*Task description*. Give again, word for word, the lines below that run from the line with "pinky dip: (393, 415)" through the line with "thumb tip: (219, 159)". Drop the pictures.

*Data records*.

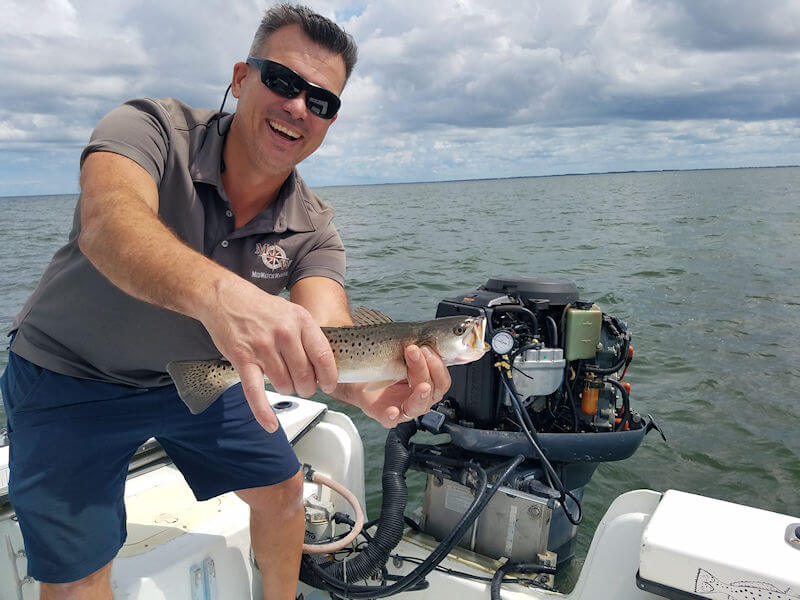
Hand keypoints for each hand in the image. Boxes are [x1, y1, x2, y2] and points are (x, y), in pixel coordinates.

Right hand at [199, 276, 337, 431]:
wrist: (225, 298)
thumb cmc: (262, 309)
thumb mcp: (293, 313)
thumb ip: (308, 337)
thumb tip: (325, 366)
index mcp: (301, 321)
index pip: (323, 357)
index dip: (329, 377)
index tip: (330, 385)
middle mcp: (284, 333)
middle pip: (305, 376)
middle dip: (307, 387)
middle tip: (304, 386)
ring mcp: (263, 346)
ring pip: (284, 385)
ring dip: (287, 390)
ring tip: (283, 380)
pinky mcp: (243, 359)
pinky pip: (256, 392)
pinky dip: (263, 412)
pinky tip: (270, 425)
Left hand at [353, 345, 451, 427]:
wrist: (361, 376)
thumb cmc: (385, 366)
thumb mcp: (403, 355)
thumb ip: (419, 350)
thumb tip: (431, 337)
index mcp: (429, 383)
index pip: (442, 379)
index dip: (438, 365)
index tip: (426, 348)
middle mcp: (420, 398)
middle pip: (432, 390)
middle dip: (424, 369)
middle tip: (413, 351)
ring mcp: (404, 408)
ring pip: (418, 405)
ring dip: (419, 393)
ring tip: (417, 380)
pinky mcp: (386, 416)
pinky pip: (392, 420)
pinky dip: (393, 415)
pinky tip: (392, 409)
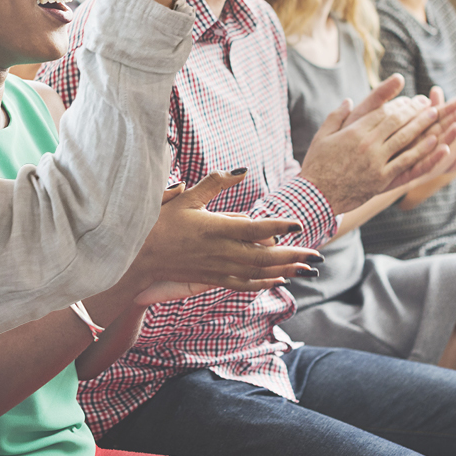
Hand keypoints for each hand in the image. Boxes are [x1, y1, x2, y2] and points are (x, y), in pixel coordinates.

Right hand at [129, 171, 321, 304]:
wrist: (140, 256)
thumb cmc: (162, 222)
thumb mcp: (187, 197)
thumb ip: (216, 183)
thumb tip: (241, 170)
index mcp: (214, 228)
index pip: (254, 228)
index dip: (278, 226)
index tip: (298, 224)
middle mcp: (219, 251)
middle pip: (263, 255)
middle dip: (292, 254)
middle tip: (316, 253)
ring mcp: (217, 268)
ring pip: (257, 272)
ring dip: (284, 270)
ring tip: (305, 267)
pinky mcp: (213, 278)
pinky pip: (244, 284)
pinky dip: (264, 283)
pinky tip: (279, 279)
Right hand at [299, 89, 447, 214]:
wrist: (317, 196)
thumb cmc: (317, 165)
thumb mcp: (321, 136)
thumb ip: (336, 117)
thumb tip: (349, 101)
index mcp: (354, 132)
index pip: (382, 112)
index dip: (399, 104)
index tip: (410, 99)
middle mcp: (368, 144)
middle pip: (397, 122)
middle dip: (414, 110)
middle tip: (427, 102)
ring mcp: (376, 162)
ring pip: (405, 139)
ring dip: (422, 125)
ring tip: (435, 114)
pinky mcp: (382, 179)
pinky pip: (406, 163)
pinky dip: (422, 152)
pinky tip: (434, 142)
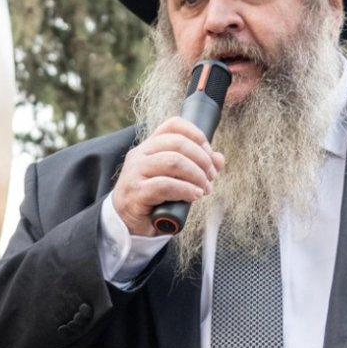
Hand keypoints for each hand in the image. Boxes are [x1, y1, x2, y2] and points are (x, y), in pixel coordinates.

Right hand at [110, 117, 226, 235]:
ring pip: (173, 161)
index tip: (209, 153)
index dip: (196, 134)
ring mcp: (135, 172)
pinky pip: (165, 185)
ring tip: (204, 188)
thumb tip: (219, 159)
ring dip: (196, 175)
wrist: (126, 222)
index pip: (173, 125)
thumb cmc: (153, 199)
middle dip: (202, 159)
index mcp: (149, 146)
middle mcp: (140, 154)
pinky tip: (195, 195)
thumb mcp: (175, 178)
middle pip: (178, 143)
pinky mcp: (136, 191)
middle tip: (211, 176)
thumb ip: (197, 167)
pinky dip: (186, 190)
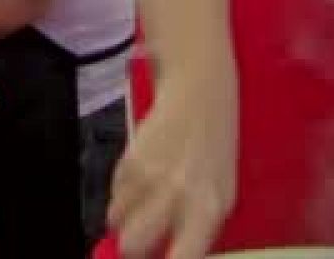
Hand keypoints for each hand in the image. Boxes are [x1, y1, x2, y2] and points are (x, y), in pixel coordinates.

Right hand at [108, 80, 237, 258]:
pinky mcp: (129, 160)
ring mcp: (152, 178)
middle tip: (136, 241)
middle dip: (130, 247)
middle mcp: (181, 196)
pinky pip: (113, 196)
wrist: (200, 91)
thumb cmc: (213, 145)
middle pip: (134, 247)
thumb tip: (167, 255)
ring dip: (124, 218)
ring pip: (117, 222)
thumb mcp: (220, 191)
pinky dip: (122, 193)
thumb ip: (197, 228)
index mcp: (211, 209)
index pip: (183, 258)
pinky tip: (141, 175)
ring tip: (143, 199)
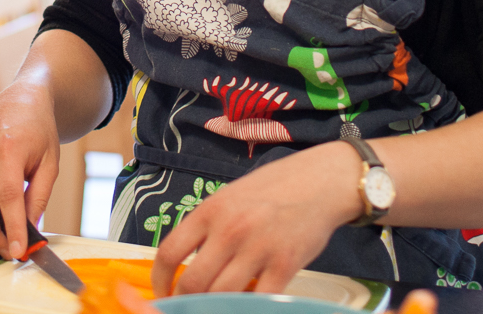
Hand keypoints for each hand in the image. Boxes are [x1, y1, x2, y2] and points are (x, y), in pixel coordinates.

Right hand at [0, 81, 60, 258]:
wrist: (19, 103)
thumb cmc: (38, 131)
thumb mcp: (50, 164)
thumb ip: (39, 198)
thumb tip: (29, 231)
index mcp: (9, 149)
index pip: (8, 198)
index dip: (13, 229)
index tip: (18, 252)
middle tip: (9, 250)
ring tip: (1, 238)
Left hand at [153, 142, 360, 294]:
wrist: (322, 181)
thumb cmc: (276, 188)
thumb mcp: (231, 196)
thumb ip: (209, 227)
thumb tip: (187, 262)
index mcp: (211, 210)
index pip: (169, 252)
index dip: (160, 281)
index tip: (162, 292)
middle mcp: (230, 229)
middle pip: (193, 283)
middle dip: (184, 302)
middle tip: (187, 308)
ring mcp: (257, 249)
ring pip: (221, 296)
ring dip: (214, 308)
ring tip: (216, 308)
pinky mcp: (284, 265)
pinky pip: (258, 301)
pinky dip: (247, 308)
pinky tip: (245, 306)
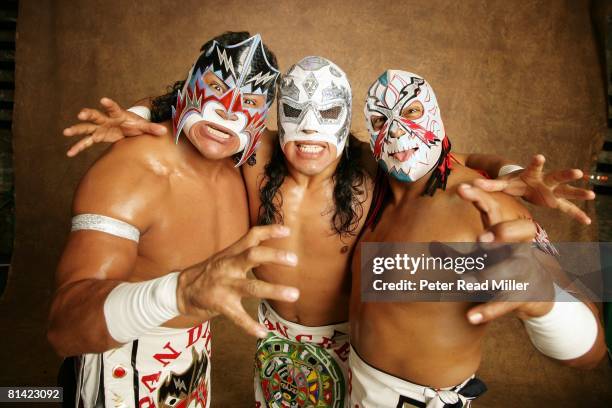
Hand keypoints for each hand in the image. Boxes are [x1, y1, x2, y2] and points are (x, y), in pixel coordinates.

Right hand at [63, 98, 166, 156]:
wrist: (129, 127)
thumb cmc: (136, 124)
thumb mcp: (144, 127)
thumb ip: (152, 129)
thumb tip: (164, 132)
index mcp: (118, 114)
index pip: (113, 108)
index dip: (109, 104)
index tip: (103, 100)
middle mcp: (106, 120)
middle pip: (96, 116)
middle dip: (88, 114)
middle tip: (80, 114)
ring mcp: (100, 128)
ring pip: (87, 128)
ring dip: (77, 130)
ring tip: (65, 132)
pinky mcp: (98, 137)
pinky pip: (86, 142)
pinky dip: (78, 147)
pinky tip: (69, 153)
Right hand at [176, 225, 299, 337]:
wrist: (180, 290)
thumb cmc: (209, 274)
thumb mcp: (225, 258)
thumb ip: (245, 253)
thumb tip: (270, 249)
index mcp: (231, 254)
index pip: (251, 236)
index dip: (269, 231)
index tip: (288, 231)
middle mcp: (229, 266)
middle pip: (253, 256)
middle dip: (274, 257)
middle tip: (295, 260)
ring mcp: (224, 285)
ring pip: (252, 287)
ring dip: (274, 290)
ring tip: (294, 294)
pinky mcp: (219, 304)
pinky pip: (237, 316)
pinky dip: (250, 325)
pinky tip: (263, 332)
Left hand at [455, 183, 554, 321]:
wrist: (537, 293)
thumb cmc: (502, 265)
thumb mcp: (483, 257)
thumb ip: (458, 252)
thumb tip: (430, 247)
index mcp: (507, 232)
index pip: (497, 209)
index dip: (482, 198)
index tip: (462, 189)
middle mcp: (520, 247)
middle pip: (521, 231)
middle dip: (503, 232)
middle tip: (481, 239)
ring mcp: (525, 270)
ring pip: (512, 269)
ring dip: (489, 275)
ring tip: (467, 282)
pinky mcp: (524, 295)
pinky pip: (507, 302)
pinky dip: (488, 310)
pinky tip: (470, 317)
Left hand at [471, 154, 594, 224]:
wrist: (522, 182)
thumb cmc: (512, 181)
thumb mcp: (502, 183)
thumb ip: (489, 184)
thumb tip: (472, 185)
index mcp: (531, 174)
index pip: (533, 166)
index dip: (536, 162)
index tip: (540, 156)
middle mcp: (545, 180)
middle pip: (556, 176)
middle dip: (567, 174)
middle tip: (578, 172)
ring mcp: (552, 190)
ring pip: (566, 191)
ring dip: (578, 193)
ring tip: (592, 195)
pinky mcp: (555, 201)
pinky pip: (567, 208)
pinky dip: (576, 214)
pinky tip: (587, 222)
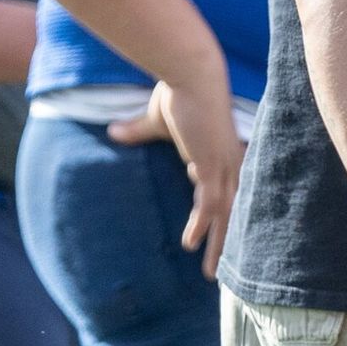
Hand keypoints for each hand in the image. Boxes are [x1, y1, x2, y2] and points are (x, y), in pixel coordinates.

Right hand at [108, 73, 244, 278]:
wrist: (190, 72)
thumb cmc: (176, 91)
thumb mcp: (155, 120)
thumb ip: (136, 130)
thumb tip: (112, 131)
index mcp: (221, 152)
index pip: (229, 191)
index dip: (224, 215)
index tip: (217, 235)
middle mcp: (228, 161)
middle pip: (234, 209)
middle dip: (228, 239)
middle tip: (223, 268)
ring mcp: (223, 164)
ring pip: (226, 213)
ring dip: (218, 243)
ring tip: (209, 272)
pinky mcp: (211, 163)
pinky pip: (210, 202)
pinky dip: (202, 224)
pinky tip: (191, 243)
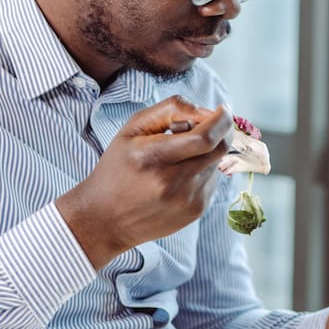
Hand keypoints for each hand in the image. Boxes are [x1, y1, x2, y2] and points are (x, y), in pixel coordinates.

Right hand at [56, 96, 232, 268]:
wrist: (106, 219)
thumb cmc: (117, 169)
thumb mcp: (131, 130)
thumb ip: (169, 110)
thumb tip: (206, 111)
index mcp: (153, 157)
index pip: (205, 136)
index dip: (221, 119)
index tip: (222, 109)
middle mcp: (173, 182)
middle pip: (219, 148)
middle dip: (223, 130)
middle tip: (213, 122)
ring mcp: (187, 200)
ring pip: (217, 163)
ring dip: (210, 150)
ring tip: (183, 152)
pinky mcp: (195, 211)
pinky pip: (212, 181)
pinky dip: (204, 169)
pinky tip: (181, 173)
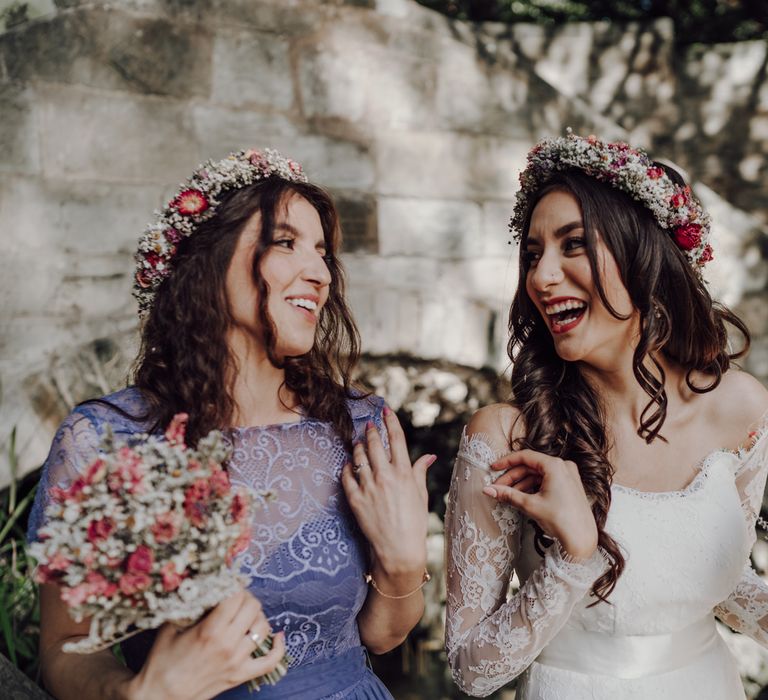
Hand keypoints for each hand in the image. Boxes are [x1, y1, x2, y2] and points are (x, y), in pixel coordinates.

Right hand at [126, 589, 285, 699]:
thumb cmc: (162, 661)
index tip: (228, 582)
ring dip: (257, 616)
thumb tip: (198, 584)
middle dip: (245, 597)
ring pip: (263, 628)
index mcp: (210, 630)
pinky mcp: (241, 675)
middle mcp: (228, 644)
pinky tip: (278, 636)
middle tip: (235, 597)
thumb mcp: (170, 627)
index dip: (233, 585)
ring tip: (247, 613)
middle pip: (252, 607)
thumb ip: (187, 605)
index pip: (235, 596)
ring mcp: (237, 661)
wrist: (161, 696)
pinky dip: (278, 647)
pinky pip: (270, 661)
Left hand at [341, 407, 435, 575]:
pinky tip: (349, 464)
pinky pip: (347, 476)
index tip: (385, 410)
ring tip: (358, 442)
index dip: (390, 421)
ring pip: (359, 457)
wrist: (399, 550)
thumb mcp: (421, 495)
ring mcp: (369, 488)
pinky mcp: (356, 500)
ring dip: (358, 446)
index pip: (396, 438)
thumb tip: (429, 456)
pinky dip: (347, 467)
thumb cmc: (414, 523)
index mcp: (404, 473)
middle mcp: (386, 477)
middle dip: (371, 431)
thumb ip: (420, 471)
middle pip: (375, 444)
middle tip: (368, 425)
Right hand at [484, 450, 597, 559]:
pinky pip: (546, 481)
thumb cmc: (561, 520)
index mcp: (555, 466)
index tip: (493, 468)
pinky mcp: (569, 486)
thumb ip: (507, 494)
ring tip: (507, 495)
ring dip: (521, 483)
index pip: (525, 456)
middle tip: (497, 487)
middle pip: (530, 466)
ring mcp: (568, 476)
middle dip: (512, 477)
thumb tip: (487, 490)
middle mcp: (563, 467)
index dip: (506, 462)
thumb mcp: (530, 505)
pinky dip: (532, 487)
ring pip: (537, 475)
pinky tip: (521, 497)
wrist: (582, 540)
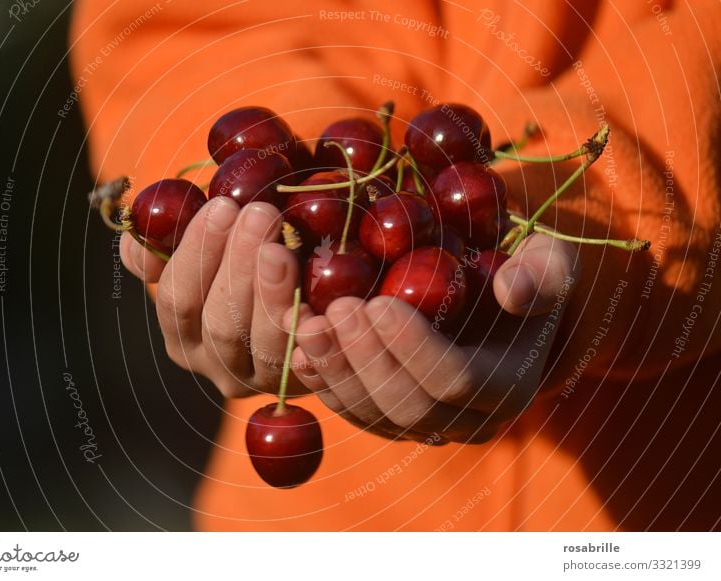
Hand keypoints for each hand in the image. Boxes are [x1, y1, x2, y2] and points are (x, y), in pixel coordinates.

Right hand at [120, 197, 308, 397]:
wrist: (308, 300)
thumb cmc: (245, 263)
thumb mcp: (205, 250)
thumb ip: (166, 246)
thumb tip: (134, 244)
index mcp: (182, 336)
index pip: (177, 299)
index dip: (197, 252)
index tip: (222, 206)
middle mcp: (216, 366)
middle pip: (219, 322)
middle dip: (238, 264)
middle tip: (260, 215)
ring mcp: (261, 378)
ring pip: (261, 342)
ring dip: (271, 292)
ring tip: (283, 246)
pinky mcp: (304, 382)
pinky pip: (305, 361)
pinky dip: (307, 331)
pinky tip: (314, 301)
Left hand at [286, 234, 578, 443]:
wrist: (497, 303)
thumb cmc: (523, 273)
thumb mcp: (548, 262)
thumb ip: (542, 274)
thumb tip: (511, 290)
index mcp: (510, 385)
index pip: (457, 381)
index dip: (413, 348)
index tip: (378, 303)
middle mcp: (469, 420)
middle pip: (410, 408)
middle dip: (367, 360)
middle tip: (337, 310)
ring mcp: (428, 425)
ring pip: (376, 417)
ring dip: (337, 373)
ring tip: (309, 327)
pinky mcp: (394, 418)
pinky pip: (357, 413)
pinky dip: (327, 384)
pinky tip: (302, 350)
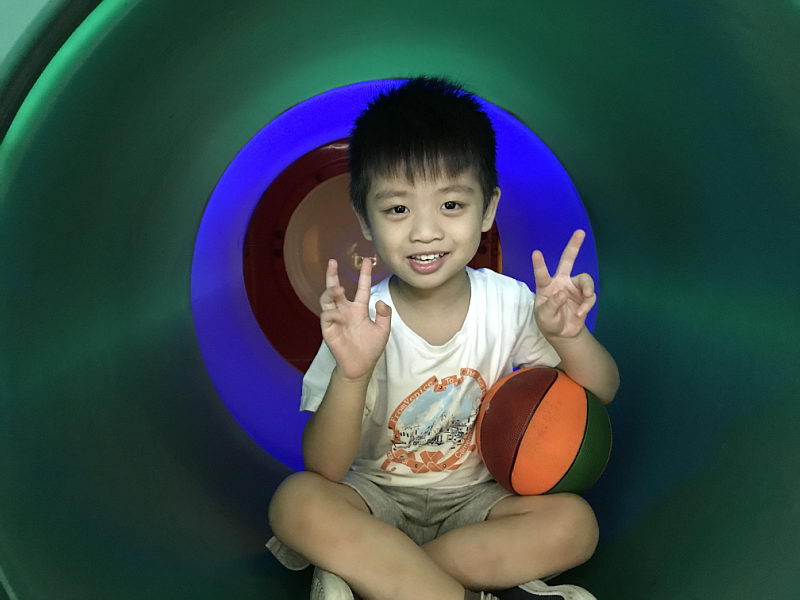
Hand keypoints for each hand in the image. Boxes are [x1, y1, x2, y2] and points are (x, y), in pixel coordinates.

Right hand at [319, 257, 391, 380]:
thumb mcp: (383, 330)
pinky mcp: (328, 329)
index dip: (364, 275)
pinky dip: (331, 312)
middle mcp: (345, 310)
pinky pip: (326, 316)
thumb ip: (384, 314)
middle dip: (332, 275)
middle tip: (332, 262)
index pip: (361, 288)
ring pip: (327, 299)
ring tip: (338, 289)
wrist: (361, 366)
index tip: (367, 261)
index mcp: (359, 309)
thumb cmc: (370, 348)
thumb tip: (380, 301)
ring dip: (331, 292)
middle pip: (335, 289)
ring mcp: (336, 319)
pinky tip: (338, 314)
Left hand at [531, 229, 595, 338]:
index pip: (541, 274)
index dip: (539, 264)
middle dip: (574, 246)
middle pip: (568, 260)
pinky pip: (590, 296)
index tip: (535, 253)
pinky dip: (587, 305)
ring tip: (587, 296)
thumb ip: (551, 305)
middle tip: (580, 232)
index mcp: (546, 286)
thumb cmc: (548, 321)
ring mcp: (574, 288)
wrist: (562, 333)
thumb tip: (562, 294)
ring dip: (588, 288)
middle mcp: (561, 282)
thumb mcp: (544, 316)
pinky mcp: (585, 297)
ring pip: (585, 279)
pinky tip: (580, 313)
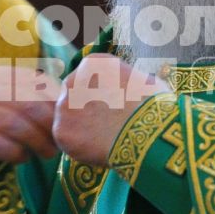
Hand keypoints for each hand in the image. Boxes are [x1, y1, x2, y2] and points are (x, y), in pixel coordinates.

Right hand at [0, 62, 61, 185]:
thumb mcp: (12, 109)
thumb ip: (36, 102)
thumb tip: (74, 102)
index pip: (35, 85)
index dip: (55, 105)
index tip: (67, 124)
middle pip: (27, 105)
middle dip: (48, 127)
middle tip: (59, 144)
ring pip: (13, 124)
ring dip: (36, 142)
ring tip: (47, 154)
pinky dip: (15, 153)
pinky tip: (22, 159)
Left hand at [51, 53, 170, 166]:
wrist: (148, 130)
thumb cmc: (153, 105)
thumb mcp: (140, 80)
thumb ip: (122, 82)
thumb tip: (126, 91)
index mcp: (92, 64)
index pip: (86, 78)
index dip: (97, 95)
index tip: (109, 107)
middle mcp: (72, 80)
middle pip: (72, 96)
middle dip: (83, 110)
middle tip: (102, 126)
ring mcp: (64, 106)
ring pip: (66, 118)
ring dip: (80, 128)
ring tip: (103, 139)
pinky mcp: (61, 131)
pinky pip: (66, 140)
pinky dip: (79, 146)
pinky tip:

*The completed task*.
pinky dip: (393, 415)
pinky tip: (392, 409)
Hand keypoints for each hand in the image. Boxes are [x1, y1, x2, y2] and points are (x, y), in pixel coordinates.

Right hand at [129, 171, 321, 304]:
wrist: (140, 256)
thumb cmc: (162, 222)
thumb mcp: (187, 197)
thumb ip: (216, 183)
thumb tip: (241, 170)
index mcp: (214, 228)
index pip: (254, 228)
index dip: (278, 226)
index tip: (298, 224)
middle mcp: (219, 251)
middle pip: (263, 255)
middle dip: (292, 254)
middle tip: (316, 253)
ring mcp: (217, 268)
ring pip: (257, 272)
ring dip: (284, 270)
ring tip: (305, 267)
pinky mcp: (213, 278)
pinky pip: (244, 284)
pinky dip: (264, 283)
pinky tip: (279, 279)
Right hand at [299, 89, 447, 214]:
wrist: (317, 196)
thumb cmc: (317, 165)
thumb mcp: (321, 136)
thumb ip: (336, 117)
thumb tip: (349, 101)
index mcp: (354, 132)
index pip: (382, 112)
index dip: (399, 104)
index tip: (410, 99)
middle mcp: (368, 144)
middle pip: (397, 122)
middle dip: (414, 110)
middle tip: (427, 102)
ring mcp: (376, 162)
ring pip: (405, 139)
ring dip: (422, 125)
ring tip: (435, 114)
pinky mcp: (382, 179)
pinky pip: (406, 163)
pinky dip: (422, 152)
pinky tip: (434, 142)
Hand keypoints for each hand in the image. Boxes are [x1, y1, x2, y2] and points are (x, y), in pixel coordinates.

Right hand at [110, 117, 226, 235]:
ring pip: (173, 161)
index tip: (209, 153)
index dip: (196, 134)
ring mcp: (135, 172)
pinky pip: (165, 185)
ring tip: (204, 188)
thumb tip: (219, 159)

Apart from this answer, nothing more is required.